Controlling Gene Access
How does a cell decide which combination of genes is needed for its function in the body? An entry in the Oxford Science Blog asks, “How does a cell know which combination of the 20,000 genes it should activate to produce its specific toolkit?” Look in the formerly named junk DNA for clues:
The answer to this question may be found in the pieces of DNA that lie between our protein-producing genes. Although our cells contain a lot of DNA, only a small part of this is actually composed of genes. We don’t really understand the function of most of this other sequence, but we do know that some of it has a function in regulating the activity of genes. An important class of such regulatory DNA sequences are the enhancers, which act as switches that can turn genes on in the cells where they are required.
Switches are not junk. To show that they have important functional roles, the team looked at one enhancer called CTCF.
Researchers have identified key proteins that appear to define and help organise this domain structure. One such protein is called CTCF, which sticks to a specific sequence of DNA that is frequently found at the boundaries of these domains. To explore the function of these CTCF boundaries in more detail and to investigate what role they may play in connecting enhancers to the right genes, our team studied the domain that contains the α-globin genes, which produce the haemoglobin that our red blood cells use to circulate oxygen in our bodies.
Firstly, as expected from CTCF’s role in defining boundaries, we showed that CTCF boundaries help organise the α-globin genes into a specific domain structure within red blood cells. This allows the enhancers to physically interact with and switch on the α-globin genes in this specific cell type. We then used the gene editing technology of CRISPR/Cas9 to snip out the DNA sequences that normally bind CTCF, and found that the boundaries in these edited cells become blurred and the domain loses its specific shape. The α-globin enhancers now not only activate the α-globin genes, but cross the domain boundaries and switch on genes in the neighbouring domain.
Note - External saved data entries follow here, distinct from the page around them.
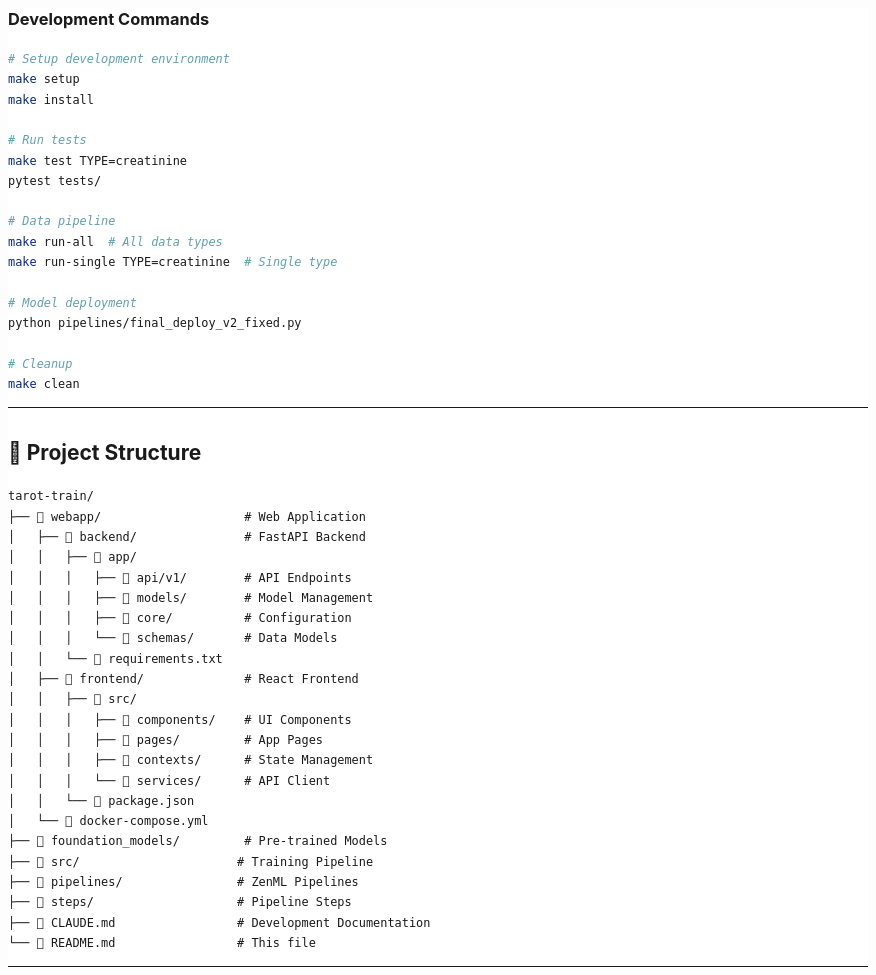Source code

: ### Development Commands

```bash
# Setup development environment
make setup
make install

# Run tests
make test TYPE=creatinine
pytest tests/

# Data pipeline
make run-all  # All data types
make run-single TYPE=creatinine  # Single type

# Model deployment
python pipelines/final_deploy_v2_fixed.py

# Cleanup
make clean
```

---

## 📁 Project Structure

```
tarot-train/
├── 📁 webapp/                    # Web Application
│   ├── 📁 backend/               # FastAPI Backend
│   │   ├── 📁 app/
│   │   │   ├── 📁 api/v1/        # API Endpoints
│   │   │   ├── 📁 models/        # Model Management
│   │   │   ├── 📁 core/          # Configuration
│   │   │   └── 📁 schemas/       # Data Models
│   │   └── 📄 requirements.txt
│   ├── 📁 frontend/              # React Frontend
│   │   ├── 📁 src/
│   │   │   ├── 📁 components/    # UI Components
│   │   │   ├── 📁 pages/         # App Pages
│   │   │   ├── 📁 contexts/      # State Management
│   │   │   └── 📁 services/      # API Client
│   │   └── 📄 package.json
│   └── 📄 docker-compose.yml
├── 📁 foundation_models/         # Pre-trained Models
├── 📁 src/                      # Training Pipeline
├── 📁 pipelines/                # ZenML Pipelines
├── 📁 steps/                    # Pipeline Steps
├── 📄 CLAUDE.md                 # Development Documentation
└── 📄 README.md                 # This file
```

---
Maintaining Chromosome Number
How do cells guarantee that 23 chromosomes will end up in each daughter cell? Researchers at Queen Mary University of London tackled that logistics question. They offer a factoid that indicates the precision of quality-control mechanisms: “Cells divide at least a billion times in the average person, usually without any problem.” Nevertheless, rare abnormalities do occur, as in the case with Down syndrome, when the wrong number of chromosomes (aneuploidy) results.
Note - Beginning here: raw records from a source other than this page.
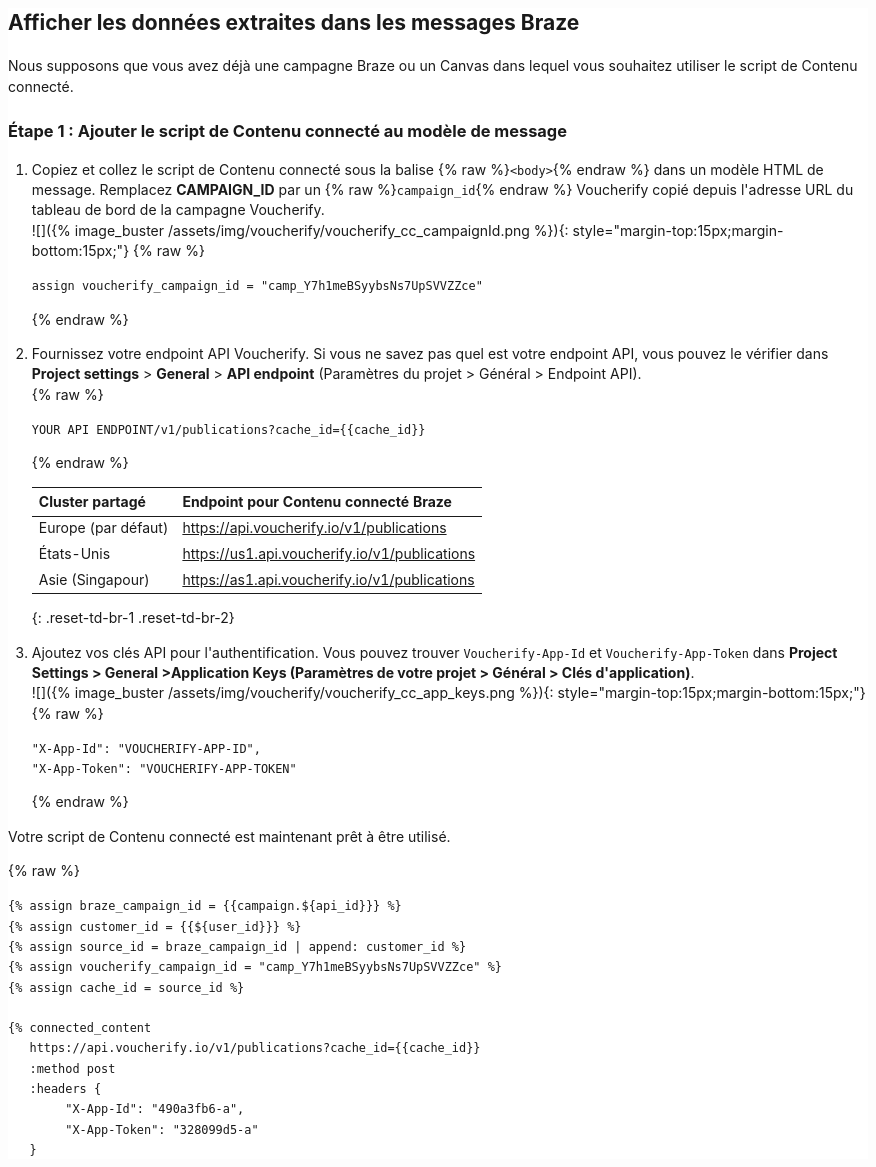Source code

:## Afficher les données extraites dans les messages Braze

Nous supposons que vous avez déjà une campagne Braze ou un Canvas dans lequel vous souhaitez utiliser le script de Contenu connecté.

### Étape 1 : Ajouter le script de Contenu connecté au modèle de message

1.  Copiez et collez le script de Contenu connecté sous la balise {% raw %}`<body>`{% endraw %} dans un modèle HTML de message. Remplacez **CAMPAIGN_ID** par un {% raw %}`campaign_id`{% endraw %} Voucherify copié depuis l'adresse URL du tableau de bord de la campagne Voucherify.<br>![]({% image_buster /assets/img/voucherify/voucherify_cc_campaignId.png %}){: style="margin-top:15px;margin-bottom:15px;"}
    {% raw %}  
    ```
    assign voucherify_campaign_id = "camp_Y7h1meBSyybsNs7UpSVVZZce"
    ```
    {% endraw %}

2. Fournissez votre endpoint API Voucherify. Si vous ne savez pas quel est votre endpoint API, vous pouvez le vérifier dans **Project settings** > **General** > **API endpoint** (Paramètres du projet > Général > Endpoint API).<br>
    {% raw %}
    ```
    YOUR API ENDPOINT/v1/publications?cache_id={{cache_id}}
    ```
    {% endraw %}
    
    | Cluster partagé   | Endpoint pour Contenu connecté Braze          |
    | ---------------- | --------------------------------------------- |
    | Europe (par défaut) | https://api.voucherify.io/v1/publications     |
    | États-Unis    | https://us1.api.voucherify.io/v1/publications |
    | Asie (Singapour) | https://as1.api.voucherify.io/v1/publications |
    {: .reset-td-br-1 .reset-td-br-2}
    
3.  Ajoutez vos clés API pour l'authentification. Vous pouvez trouver `Voucherify-App-Id` et `Voucherify-App-Token` dans **Project Settings > General >Application Keys (Paramètres de votre projet > Général > Clés d'application)**.<br>![]({% image_buster /assets/img/voucherify/voucherify_cc_app_keys.png %}){: style="margin-top:15px;margin-bottom:15px;"}
    {% raw %}
    ```
    "X-App-Id": "VOUCHERIFY-APP-ID",
    "X-App-Token": "VOUCHERIFY-APP-TOKEN"
    ```
    {% endraw %}
    
Votre script de Contenu connecté est maintenant prêt à être utilisé.

{% raw %}

```liquid
{% assign braze_campaign_id = {{campaign.${api_id}}} %}
{% assign customer_id = {{${user_id}}} %}
{% assign source_id = braze_campaign_id | append: customer_id %}
{% assign voucherify_campaign_id = "camp_Y7h1meBSyybsNs7UpSVVZZce" %}
{% assign cache_id = source_id %}

{% connected_content
   https://api.voucherify.io/v1/publications?cache_id={{cache_id}}
   :method post
   :headers {
        "X-App-Id": "490a3fb6-a",
        "X-App-Token": "328099d5-a"
   }
```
Using high resolution microscopes to video the inner workings of live human cells, Dr Draviam and her colleagues at the University of Cambridge (UK) and the European Molecular Biology Laboratory in Heidelberg (Germany), discovered that two proteins — Aurora-B kinase and BubR1-bound PP2A phosphatase — act in opposition to each other, adding or removing phosphate groups respectively, to correctly control the attachment of microtubules to the chromosomes.
Co-author Duccio Conti, who is Dr Draviam’s PhD student, said: “We found that a balance between Aurora-B kinase and BubR1-bound phosphatase is important to maintain correct chromosome numbers in human cells.”
At points in these articles, the authors hit pay dirt when they went looking for function. That’s what design science does: rather than being a science-stopper, as critics still sometimes say, it motivates scientists to find the reasons for things. Systems that solve major logistics problems, control access, and maintain structures speak of intelligent causes that have a purpose (a function) and organize parts to achieve that function. There’s hardly a better example in the world of that than what goes on in the nucleus of every cell.